### [Exercise data]
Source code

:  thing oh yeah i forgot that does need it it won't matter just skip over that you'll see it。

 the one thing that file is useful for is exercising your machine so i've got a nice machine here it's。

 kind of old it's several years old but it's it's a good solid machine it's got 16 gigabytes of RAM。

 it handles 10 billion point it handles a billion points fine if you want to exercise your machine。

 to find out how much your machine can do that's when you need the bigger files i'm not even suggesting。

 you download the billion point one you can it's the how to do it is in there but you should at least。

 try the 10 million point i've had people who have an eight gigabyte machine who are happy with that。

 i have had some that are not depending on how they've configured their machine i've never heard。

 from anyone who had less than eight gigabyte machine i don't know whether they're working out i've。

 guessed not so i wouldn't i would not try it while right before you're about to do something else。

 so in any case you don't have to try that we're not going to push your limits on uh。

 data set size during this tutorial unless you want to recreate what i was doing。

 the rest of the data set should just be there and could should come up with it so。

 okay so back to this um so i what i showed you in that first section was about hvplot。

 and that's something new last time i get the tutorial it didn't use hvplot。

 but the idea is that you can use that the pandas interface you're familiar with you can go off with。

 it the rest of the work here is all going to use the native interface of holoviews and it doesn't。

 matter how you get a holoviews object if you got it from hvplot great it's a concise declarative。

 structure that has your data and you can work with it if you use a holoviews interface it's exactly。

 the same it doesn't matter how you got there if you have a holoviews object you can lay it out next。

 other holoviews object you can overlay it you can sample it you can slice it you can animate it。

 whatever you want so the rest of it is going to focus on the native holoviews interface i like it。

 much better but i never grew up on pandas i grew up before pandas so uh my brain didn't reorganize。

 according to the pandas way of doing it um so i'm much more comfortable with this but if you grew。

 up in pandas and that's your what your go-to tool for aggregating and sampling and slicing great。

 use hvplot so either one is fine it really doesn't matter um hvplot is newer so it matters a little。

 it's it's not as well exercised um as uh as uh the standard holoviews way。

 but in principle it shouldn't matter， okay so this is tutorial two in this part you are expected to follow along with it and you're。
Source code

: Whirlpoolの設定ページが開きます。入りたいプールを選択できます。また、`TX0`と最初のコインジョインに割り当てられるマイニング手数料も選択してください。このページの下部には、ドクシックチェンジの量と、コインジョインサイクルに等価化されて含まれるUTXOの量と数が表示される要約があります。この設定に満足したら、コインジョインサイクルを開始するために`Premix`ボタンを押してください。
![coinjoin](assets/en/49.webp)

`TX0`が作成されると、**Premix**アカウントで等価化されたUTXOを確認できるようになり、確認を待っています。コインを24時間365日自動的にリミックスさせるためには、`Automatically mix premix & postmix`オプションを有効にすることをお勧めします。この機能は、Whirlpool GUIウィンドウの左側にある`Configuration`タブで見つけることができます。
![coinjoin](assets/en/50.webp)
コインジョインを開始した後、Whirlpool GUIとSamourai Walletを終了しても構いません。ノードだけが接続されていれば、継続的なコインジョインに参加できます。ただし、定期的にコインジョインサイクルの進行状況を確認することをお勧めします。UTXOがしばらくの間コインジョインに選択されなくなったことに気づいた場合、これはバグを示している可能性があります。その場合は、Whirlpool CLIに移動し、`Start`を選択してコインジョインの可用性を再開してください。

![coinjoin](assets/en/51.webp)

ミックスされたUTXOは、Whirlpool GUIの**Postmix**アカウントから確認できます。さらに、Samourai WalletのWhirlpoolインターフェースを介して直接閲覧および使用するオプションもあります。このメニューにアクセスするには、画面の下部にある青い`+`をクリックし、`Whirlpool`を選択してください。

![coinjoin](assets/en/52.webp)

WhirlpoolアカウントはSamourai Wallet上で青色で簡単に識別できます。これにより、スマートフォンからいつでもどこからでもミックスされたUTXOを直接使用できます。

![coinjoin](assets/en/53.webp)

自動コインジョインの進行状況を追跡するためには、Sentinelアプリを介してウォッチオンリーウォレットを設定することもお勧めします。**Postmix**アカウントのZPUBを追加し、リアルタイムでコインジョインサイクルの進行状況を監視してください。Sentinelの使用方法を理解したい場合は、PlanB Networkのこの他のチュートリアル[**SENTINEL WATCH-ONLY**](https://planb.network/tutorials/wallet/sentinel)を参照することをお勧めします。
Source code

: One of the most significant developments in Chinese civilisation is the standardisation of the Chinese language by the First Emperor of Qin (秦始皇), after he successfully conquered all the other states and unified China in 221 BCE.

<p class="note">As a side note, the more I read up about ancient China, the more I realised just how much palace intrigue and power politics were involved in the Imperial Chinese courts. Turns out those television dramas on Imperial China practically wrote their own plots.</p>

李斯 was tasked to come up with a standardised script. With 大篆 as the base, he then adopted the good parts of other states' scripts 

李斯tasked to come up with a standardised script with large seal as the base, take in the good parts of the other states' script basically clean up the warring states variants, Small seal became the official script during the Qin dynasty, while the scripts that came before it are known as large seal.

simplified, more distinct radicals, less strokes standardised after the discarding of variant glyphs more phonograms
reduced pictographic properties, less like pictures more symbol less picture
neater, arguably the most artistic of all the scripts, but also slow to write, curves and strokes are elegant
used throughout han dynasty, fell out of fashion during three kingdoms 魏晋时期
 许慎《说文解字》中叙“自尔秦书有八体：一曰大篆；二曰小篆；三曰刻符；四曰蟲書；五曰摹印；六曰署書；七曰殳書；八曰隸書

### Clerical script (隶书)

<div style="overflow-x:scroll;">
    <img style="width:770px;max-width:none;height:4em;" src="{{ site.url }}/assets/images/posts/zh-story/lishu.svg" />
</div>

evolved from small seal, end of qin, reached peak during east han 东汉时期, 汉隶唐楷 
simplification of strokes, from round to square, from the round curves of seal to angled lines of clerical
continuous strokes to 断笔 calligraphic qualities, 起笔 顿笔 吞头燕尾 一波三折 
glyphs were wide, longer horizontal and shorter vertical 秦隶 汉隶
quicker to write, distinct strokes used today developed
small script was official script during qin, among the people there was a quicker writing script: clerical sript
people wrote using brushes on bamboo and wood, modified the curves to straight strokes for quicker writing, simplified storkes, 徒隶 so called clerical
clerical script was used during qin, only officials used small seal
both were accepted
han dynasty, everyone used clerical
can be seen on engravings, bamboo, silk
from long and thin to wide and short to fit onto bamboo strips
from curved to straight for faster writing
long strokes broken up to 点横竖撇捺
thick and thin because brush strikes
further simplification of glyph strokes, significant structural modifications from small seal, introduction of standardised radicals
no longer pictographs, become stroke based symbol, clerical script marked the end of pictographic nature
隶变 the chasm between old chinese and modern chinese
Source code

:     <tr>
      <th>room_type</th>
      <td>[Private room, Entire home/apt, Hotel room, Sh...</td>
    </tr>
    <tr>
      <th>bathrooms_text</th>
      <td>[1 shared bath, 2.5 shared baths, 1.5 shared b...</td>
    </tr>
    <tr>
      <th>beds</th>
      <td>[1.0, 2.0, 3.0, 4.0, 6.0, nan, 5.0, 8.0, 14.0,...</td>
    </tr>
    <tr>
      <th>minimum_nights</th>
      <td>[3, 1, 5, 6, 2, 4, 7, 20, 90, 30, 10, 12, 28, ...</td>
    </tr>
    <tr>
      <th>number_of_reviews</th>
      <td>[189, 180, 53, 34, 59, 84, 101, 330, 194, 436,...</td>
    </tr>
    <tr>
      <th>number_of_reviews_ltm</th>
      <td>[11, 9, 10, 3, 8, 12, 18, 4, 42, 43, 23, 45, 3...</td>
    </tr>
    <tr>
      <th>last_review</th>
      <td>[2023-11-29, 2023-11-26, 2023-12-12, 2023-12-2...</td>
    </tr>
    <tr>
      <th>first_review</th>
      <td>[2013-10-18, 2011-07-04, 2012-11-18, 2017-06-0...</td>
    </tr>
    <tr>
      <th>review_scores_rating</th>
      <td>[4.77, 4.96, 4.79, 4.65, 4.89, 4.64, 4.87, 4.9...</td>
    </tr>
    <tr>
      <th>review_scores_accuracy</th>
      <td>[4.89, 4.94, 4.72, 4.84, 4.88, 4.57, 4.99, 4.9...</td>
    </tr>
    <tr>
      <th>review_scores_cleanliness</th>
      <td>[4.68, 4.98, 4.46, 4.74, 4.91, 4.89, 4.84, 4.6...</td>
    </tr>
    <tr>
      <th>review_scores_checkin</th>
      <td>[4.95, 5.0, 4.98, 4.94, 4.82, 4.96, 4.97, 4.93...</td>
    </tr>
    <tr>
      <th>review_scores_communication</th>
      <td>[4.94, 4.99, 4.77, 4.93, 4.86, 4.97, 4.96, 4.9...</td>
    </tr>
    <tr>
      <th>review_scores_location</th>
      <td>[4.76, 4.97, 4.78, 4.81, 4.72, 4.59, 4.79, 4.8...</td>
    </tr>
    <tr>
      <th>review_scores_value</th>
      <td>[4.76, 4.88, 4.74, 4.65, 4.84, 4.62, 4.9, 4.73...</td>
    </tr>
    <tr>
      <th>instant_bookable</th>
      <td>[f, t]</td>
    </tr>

### [Exercise details]
Please copy the material from the line containing "you'll see it。" through the line containing "guessed not so", including both of those lines, and copy nothing else.

### [Result]
:  thing oh yeah i forgot that does need it it won't matter just skip over that you'll see it。

 the one thing that file is useful for is exercising your machine so i've got a nice machine here it's。

 kind of old it's several years old but it's it's a good solid machine it's got 16 gigabytes of RAM。

 it handles 10 billion point it handles a billion points fine if you want to exercise your machine。

 to find out how much your machine can do that's when you need the bigger files i'm not even suggesting。

 you download the billion point one you can it's the how to do it is in there but you should at least。

 try the 10 million point i've had people who have an eight gigabyte machine who are happy with that。

 i have had some that are not depending on how they've configured their machine i've never heard。

 from anyone who had less than eight gigabyte machine i don't know whether they're working out i've。

 guessed not so i wouldn't i would not try it while right before you're about to do something else。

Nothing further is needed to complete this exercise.